• **Camera intrinsics data**:
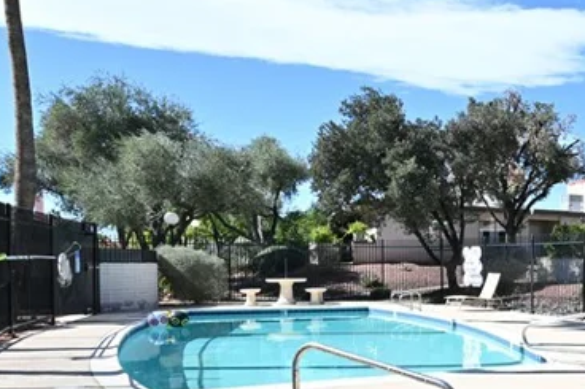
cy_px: 306
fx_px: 633
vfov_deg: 33.3
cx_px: 548
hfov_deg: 44.2
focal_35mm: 39
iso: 100
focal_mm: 14
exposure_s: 1/60
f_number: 13
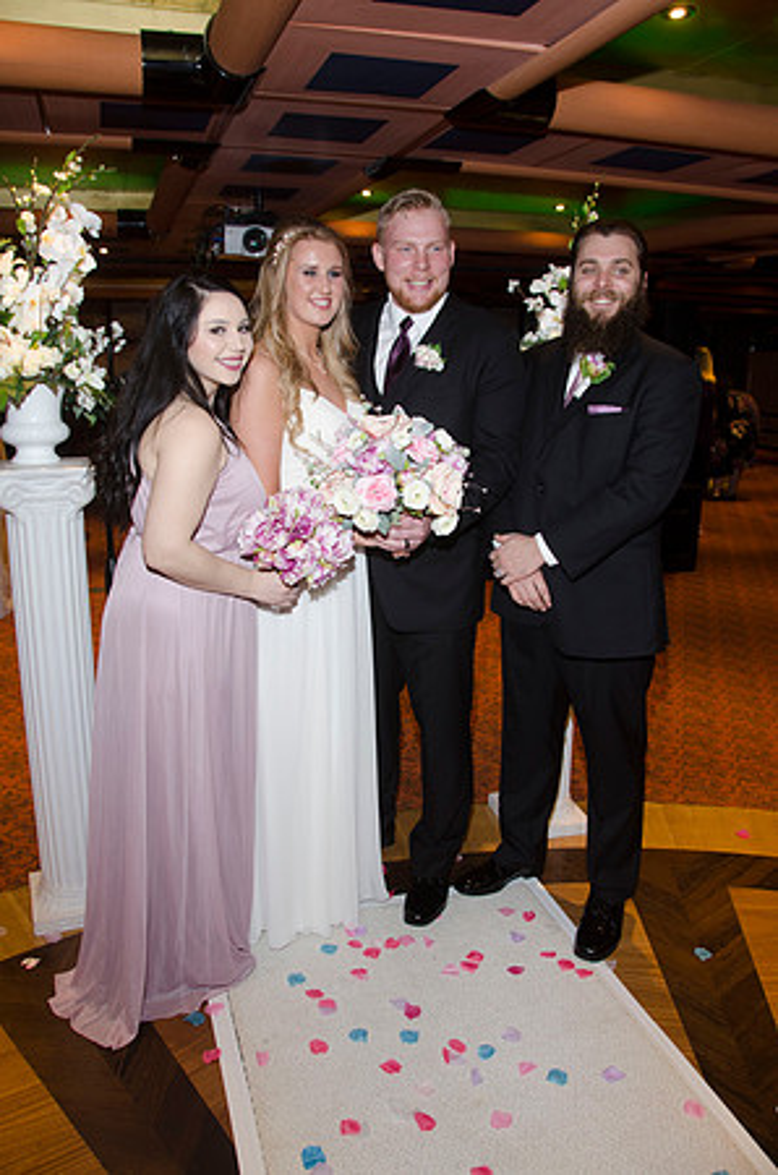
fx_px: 879
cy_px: 588
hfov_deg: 47.7
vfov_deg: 67.5
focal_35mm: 27
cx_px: 389
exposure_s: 1/60
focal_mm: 18
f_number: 5.6
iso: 400
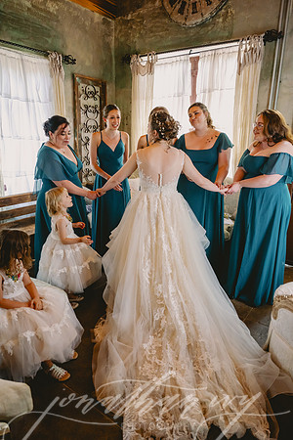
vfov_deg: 73.7
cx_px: 146
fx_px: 293
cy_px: 220
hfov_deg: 53.1
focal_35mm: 24
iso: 3200
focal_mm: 24
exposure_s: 1/250
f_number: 3.5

• **Problem requirements**:
Repeat every entry above precisely, leaving each picture out.

• **Response to the task**:
cy_px: 306
fx_px: 633
vfov_deg: 33.3
cx_px: 548
hfov_deg: 44.2
focal_35mm: 39
iso: 100
focal_mm: 14
exposure_s: 1/60
f_number: 13
fx_px: 879
cy_px: 588
hfov_deg: 47.7
vfov_deg: 67.5
focal_35mm: 27
cx_px: 389
exposure_s: 1/60
focal_mm: 18
f_number: 5.6
iso: 400
vfov_deg: 73.7
cx_px: 146
fx_px: 293
cy_px: 220
hfov_deg: 53.1
focal_35mm: 24
iso: 3200
focal_mm: 24
exposure_s: 1/250
f_number: 3.5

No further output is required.